(TASK STATEMENT):
Can you collect every line of the records that contains the string "éviter"? Treat uppercase and lowercase as different.

(Beginning of RECORD EXCERPTS)

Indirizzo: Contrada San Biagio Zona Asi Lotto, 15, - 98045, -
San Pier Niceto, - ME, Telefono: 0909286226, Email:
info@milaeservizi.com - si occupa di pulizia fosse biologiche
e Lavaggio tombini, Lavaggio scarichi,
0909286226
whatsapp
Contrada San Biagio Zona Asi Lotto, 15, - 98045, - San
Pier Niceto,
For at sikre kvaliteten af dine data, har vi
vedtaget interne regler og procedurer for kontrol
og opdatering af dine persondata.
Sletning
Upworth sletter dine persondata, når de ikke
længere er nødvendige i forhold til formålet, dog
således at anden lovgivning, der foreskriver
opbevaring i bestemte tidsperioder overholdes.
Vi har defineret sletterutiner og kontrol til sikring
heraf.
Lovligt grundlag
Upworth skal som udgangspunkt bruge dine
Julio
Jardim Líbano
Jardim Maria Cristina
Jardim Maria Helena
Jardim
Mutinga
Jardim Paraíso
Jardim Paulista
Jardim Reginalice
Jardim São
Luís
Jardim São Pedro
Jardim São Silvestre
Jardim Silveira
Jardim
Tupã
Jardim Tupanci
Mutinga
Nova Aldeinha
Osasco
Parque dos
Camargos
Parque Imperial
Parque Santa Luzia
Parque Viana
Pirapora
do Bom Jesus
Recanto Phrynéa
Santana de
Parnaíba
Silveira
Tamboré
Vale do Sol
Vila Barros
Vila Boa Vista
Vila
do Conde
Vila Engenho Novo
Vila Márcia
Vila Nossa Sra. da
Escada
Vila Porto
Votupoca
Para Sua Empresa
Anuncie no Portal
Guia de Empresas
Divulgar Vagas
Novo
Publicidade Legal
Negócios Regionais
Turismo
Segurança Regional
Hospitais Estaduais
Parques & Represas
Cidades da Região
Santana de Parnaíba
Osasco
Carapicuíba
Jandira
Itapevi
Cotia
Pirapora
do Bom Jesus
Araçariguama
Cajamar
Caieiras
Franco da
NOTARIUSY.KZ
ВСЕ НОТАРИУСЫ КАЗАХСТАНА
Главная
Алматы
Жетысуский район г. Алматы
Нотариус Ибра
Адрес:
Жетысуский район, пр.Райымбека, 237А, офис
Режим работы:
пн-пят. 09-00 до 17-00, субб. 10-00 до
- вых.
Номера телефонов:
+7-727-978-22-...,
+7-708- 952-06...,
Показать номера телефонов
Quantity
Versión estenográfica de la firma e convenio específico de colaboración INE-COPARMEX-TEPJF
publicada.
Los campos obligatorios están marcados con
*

(End of RECORD EXCERPTS)
(Beginning of RECORD EXCERPTS)

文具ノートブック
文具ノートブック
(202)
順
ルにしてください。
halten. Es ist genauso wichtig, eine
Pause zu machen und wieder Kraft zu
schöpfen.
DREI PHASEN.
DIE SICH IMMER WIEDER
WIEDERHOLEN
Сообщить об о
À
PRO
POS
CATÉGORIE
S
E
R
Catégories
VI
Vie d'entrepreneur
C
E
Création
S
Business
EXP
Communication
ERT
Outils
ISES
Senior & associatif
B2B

(End of RECORD EXCERPTS)
(Beginning of RECORD EXCERPTS)

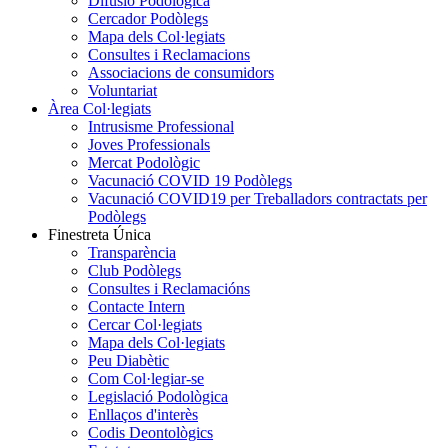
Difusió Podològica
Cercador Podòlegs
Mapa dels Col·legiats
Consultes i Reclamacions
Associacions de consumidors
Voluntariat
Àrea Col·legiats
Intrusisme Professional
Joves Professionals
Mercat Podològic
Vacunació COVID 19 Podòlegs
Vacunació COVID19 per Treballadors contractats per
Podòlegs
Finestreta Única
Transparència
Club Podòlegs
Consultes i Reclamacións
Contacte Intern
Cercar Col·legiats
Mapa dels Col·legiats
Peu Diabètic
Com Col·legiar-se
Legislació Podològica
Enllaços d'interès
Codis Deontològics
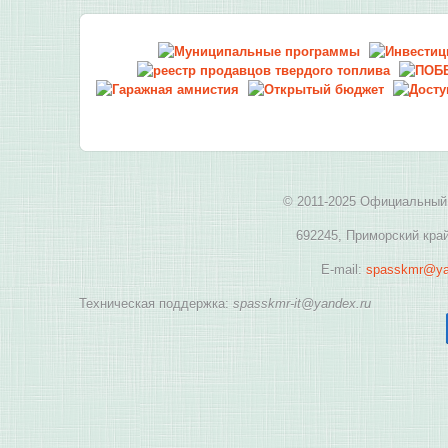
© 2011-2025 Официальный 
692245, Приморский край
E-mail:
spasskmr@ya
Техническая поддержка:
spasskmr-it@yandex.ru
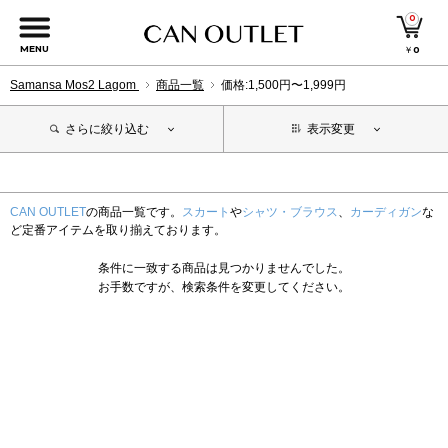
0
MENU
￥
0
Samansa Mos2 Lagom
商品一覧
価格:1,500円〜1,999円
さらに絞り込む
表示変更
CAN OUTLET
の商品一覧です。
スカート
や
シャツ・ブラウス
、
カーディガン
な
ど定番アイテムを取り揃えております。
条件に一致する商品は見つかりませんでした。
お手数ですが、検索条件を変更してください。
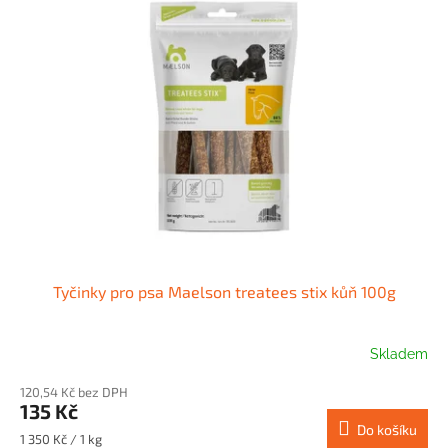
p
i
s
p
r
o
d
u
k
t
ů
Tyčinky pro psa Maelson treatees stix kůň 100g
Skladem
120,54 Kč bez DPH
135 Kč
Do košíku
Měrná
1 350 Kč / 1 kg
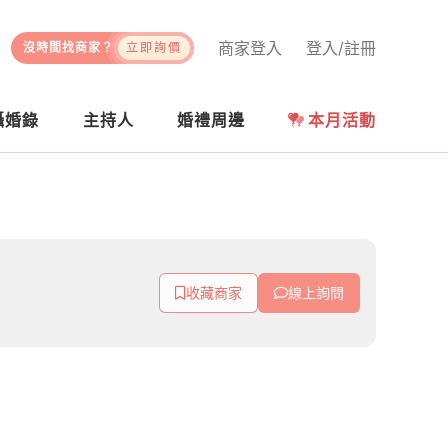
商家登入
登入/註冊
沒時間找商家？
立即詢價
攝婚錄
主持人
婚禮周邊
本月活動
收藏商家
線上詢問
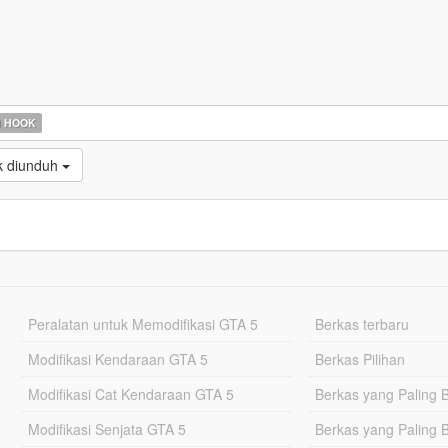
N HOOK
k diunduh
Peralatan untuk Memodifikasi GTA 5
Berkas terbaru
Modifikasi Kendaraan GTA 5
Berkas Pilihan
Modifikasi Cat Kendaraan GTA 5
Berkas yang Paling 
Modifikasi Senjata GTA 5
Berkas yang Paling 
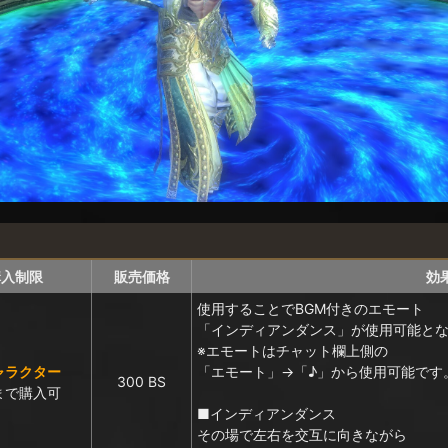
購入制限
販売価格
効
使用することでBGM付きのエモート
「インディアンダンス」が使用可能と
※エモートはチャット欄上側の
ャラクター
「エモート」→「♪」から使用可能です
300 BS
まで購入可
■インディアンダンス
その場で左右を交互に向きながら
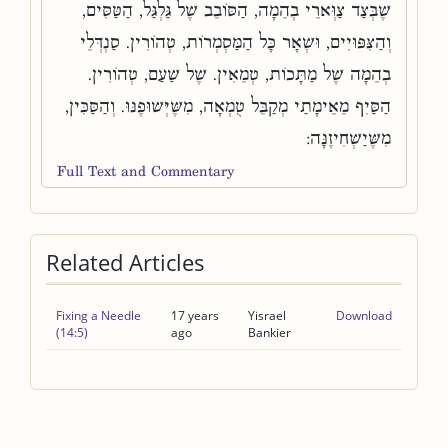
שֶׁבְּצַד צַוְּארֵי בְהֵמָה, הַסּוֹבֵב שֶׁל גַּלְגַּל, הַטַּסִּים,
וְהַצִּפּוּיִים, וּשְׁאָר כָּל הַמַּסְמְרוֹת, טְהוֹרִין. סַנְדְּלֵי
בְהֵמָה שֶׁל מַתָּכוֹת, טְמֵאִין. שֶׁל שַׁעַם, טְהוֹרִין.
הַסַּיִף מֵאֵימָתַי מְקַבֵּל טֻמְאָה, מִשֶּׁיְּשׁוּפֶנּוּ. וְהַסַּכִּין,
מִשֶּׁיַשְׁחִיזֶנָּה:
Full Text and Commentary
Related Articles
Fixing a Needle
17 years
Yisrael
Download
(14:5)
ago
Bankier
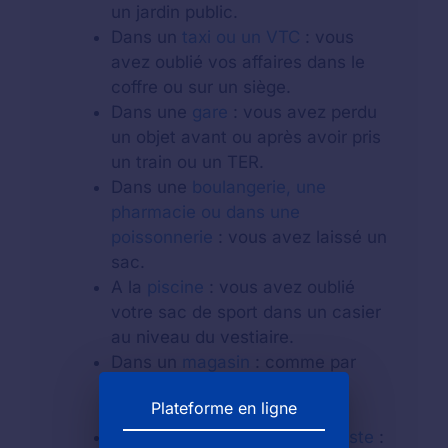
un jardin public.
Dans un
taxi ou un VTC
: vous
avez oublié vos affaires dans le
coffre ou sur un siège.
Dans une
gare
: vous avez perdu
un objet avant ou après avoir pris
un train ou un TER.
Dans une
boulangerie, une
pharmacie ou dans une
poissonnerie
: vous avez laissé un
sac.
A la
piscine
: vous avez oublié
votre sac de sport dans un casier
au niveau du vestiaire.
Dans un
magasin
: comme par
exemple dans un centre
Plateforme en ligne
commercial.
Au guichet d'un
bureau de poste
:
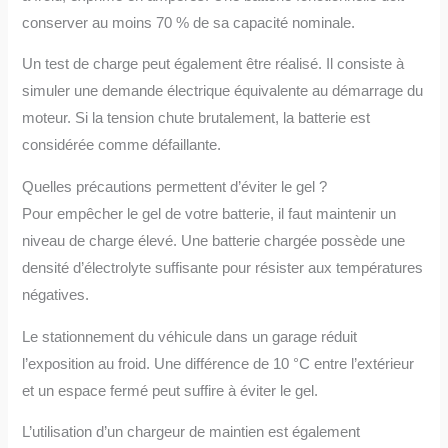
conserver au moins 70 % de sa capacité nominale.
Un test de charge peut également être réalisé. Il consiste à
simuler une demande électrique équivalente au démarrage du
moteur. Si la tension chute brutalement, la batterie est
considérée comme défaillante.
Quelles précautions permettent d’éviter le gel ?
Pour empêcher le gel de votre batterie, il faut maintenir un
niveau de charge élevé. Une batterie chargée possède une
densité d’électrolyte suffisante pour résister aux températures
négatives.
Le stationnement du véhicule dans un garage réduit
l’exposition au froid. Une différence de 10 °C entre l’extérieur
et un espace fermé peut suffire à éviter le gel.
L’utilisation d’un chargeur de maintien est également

(End of RECORD EXCERPTS)

(RESPONSE TO THE TASK):
Quelles précautions permettent d’éviter le gel ?
et un espace fermé peut suffire à éviter le gel.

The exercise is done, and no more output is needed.